Available from: Northern Forestry Centre
Catalog ID: 24562
CFS Availability: PDF (request by e-mail)
This study examines the short-term impact of forest soil compaction and organic matter removal on soil mesofauna, in general, and oribatid mite species, in particular. Both soil compaction and organic matter removal reduced the density of soil mesofauna. Stem-only harvesting reduced total mesofauna densities by 20% relative to uncut forest values. A combination of whole-tree harvest and forest floor removal with heavy soil compaction significantly reduced total soil mesofauna densities by 93% relative to the uncut forest control.
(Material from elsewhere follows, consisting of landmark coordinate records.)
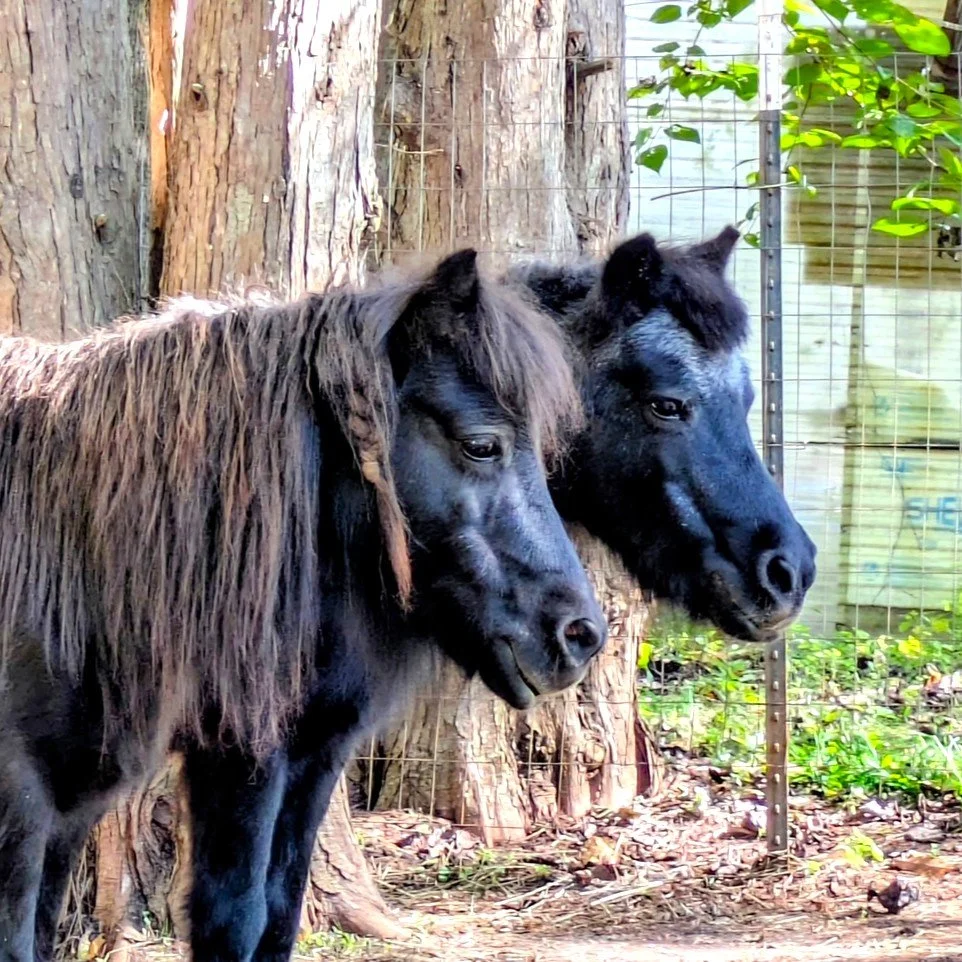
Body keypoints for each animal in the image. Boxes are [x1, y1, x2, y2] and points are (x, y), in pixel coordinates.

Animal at [0, 249, 607, 962]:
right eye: (481, 444)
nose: (579, 634)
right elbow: (232, 917)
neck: (71, 544)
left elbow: (274, 913)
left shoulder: (287, 759)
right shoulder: (40, 800)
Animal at [125, 227, 818, 962]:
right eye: (666, 403)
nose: (789, 570)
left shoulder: (314, 748)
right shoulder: (244, 754)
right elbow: (237, 915)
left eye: (746, 401)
Removal of the forest floor represents a substantial loss of habitat for most soil mesofauna. The forest floor apparently buffered the mineral soil by limiting both the impact of soil compaction and fluctuations in soil temperature and moisture. The relative abundance of Prostigmata and Mesostigmata increased with treatment severity, whereas that of Oribatida decreased. Species richness of the oribatid mite fauna was reduced as the severity of treatments increased. The number of rare oribatid species (those representing <1% of the total oribatid mite sample) decreased by 40% or more relative to the uncut forest control. Evenness also decreased as treatment severity increased. Oppiella nova and Suctobelbella sp. near acutidens were the dominant oribatid species in both the forest floor and mineral soil, regardless of treatment. Soil compaction and organic matter removal significantly impacted the density and diversity of soil mesofauna and oribatid mite fauna in the short term at these study sites.